Les taux d’intérêt élevés pourraient également réduire l’offre de logements en rendant la construction plus coûteuse pour les promoteurs et en réduisant la demande de préventes, en particulier pour les copropriétés. M. Macklem a reconnu ce problème lors d’une conférence de presse après le discours, tout en en minimisant l’importance.

« Les promoteurs nous disent certainement que les augmentations des taux d’intérêt ont un impact sur leur capacité à rentabiliser leurs projets de construction, ce qui retarde certains projets. Cela dit, les données montrent très clairement que les effets des taux d’intérêt sur la demande sont bien plus importants que ceux sur l’offre », a-t-il déclaré.

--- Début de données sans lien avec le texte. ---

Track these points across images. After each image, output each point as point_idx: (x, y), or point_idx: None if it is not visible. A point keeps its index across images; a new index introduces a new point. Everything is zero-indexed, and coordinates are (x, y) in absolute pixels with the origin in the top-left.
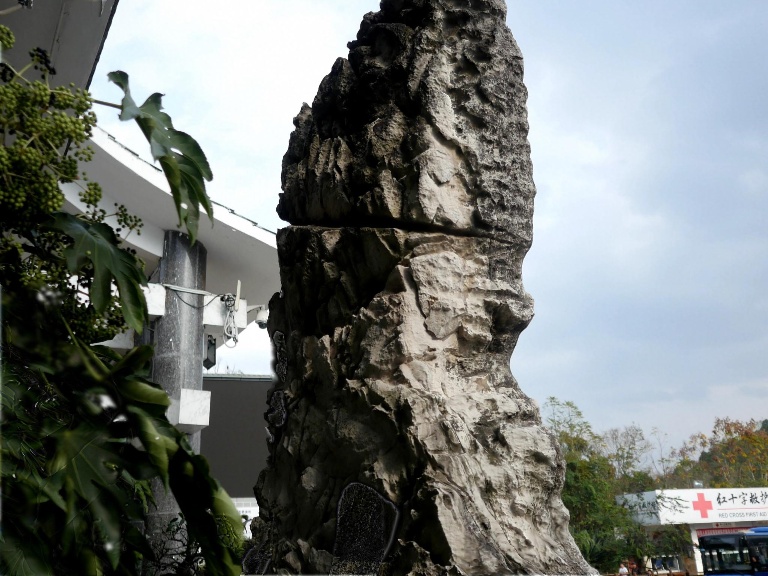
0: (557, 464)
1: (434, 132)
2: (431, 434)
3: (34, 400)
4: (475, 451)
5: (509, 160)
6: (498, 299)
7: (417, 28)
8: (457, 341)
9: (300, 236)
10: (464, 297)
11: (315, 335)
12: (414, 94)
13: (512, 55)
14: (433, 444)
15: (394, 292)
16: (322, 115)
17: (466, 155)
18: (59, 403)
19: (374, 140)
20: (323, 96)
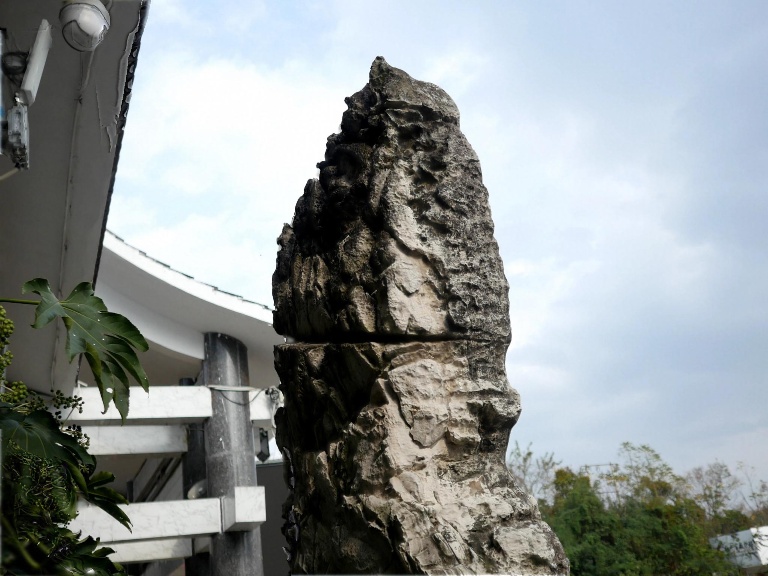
0: (557, 564)
1: (398, 245)
2: (423, 549)
3: (45, 553)
4: (470, 560)
5: (476, 260)
6: (481, 399)
7: (374, 146)
8: (446, 446)
9: (290, 356)
10: (447, 402)
11: (314, 452)
12: (377, 210)
13: (467, 159)
14: (426, 559)
15: (378, 405)
16: (302, 234)
17: (432, 262)
18: (72, 551)
19: (345, 258)
20: (301, 216)
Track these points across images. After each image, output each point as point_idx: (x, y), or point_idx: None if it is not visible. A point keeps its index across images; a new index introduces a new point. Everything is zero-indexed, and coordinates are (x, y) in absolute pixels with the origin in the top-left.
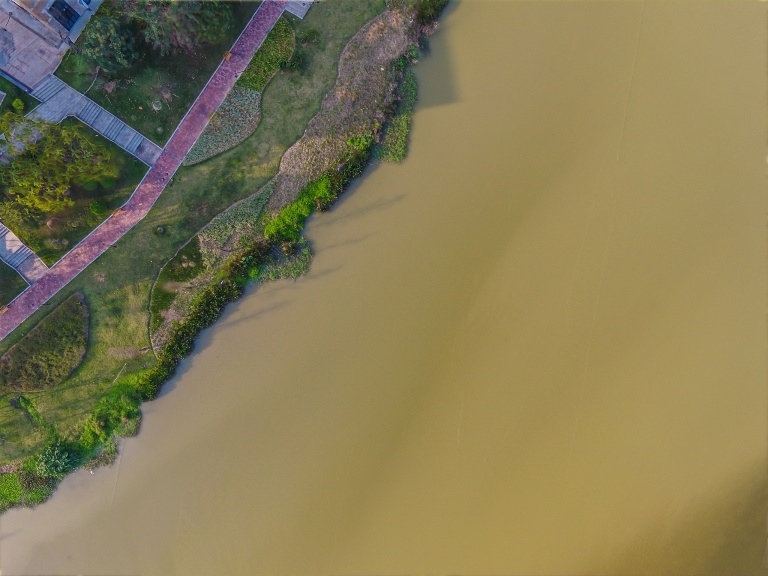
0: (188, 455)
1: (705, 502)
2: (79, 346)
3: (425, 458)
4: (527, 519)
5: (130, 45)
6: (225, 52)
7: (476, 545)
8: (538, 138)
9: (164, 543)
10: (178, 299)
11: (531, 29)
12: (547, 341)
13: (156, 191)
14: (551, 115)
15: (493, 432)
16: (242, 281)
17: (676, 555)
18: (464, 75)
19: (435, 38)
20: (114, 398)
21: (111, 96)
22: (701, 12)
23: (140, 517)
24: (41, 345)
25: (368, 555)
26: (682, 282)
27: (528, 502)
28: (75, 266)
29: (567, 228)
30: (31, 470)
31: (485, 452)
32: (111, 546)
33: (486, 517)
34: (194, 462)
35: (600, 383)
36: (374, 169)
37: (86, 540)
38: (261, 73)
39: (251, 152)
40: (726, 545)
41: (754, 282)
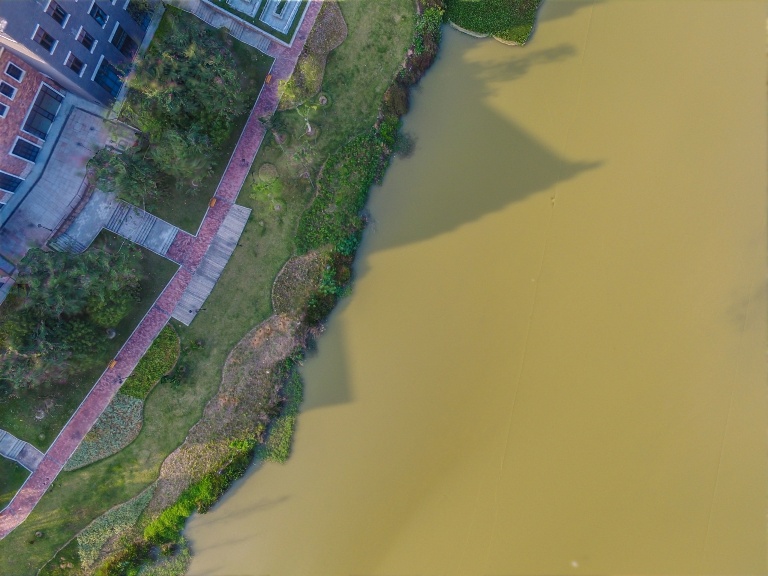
0: None
1: None
2: None
3: None
4: None
5: (2, 386)
6: (109, 362)
7: None
8: (423, 440)
9: None
10: None
11: (419, 331)
12: None
13: (36, 496)
14: (436, 418)
15: None
16: None
17: None
18: (351, 374)
19: (323, 339)
20: None
21: None
22: (591, 315)
23: None
24: None
25: None
26: None
27: None
28: None
29: (449, 534)
30: None
31: None
32: None
33: None
34: None
35: None
36: (257, 469)
37: None
38: (145, 381)
39: (131, 459)
40: None
41: None
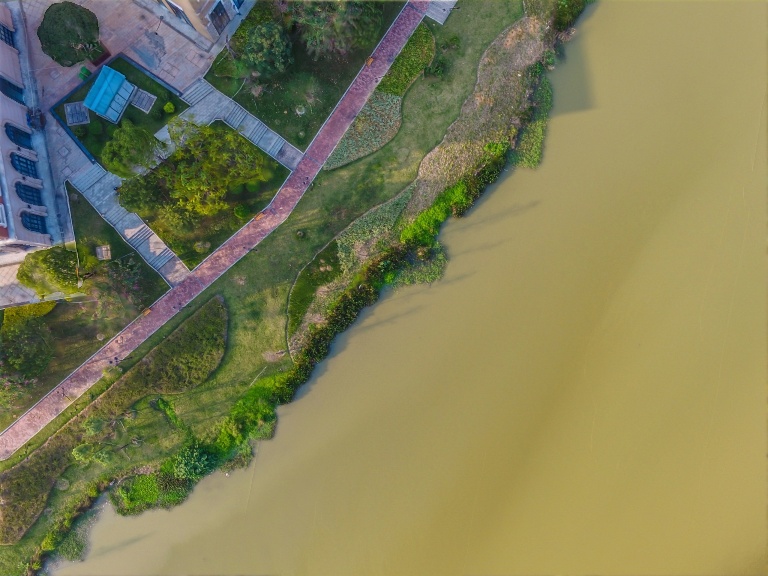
0: (323, 459)
1: None
2: (219, 349)
3: (558, 464)
4: (659, 527)
5: (289, 50)
6: (367, 57)
7: (608, 552)
8: (672, 145)
9: (298, 546)
10: (315, 303)
11: (666, 36)
12: (680, 349)
13: (297, 195)
14: (685, 122)
15: (626, 439)
16: (378, 285)
17: None
18: (598, 82)
19: (570, 44)
20: (251, 401)
21: (257, 100)
22: None
23: (275, 520)
24: (182, 347)
25: (501, 561)
26: None
27: (660, 510)
28: (216, 269)
29: (701, 236)
30: (168, 472)
31: (618, 459)
32: (245, 548)
33: (619, 524)
34: (328, 466)
35: (732, 391)
36: (509, 175)
37: (221, 542)
38: (402, 78)
39: (391, 157)
40: None
41: None
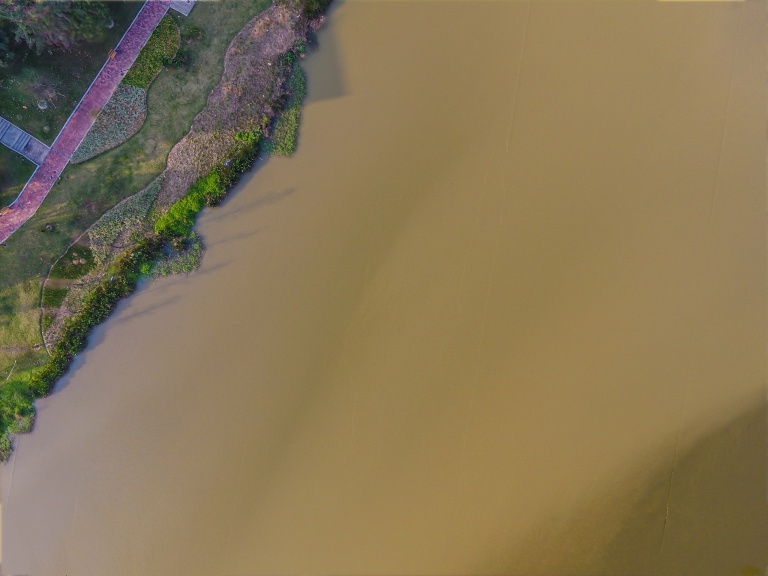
0: (83, 451)
1: (601, 490)
2: None
3: (319, 450)
4: (422, 509)
5: (3, 45)
6: (109, 50)
7: (371, 536)
8: (428, 129)
9: (60, 539)
10: (69, 296)
11: (419, 21)
12: (439, 331)
13: (44, 189)
14: (440, 106)
15: (387, 423)
16: (133, 277)
17: (573, 543)
18: (353, 68)
19: (323, 32)
20: (7, 395)
21: None
22: (590, 0)
23: (36, 513)
24: None
25: (263, 548)
26: (574, 270)
27: (423, 492)
28: None
29: (458, 218)
30: None
31: (379, 443)
32: (8, 542)
33: (381, 508)
34: (88, 458)
35: (494, 372)
36: (264, 163)
37: None
38: (146, 70)
39: (138, 149)
40: (624, 533)
41: (647, 269)
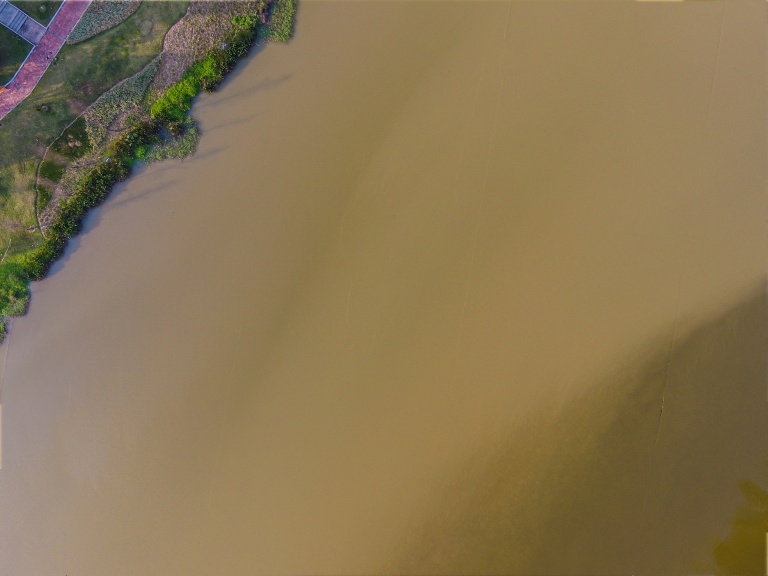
0: (77, 334)
1: (596, 379)
2: None
3: (313, 336)
4: (417, 396)
5: None
6: None
7: (366, 423)
8: (425, 17)
9: (54, 422)
10: (65, 178)
11: None
12: (435, 219)
13: (40, 70)
14: None
15: (382, 310)
16: (129, 161)
17: (568, 432)
18: None
19: None
20: (2, 277)
21: None
22: None
23: (29, 396)
24: None
25: (257, 433)
26: (571, 159)
27: (418, 379)
28: None
29: (455, 106)
30: None
31: (374, 330)
32: (1, 425)
33: (375, 394)
34: (83, 341)
35: (490, 261)
36: (261, 49)
37: None
38: None
39: (134, 30)
40: (619, 423)
41: (644, 158)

Benjamin Tal, économiste en chef adjoint à la Banque Canadienne Impériale de Commerce, a souscrit à l’argument de M. Macklem selon lequel l’abordabilité du logement échappe en grande partie au contrôle de la banque centrale. Il a déclaré que le récent plafonnement du nombre d’étudiants internationaux contribuerait à équilibrer le marché locatif, mais qu’il restait encore beaucoup à faire pour stimuler la construction d’immeubles locatifs.

«Il s’agit principalement de changer les aspects économiques de la décision de construire un condo plutôt que de construire un immeuble locatif spécialement construit», a déclaré M. Tal lors d’une entrevue. Il a ajouté que le changement fiscal pour la construction locative est un pas dans la bonne direction, mais « nous avons besoin de bien plus que cela ».

Il a également déclaré que les décideurs politiques canadiens doivent mieux comprendre le rythme réel de la croissance démographique au Canada.

Dans une note publiée mardi, M. Tal a fait valoir que l’estimation de la Société canadienne d’hypothèques et de logement selon laquelle le pays devra construire 3,5 millions de logements d’ici 2030 pour rétablir l’abordabilité du logement était probablement trop conservatrice. Si l’on prend en compte les chiffres et les projections plus récentes de la croissance démographique, ce chiffre est probablement proche de cinq millions, a-t-il déclaré.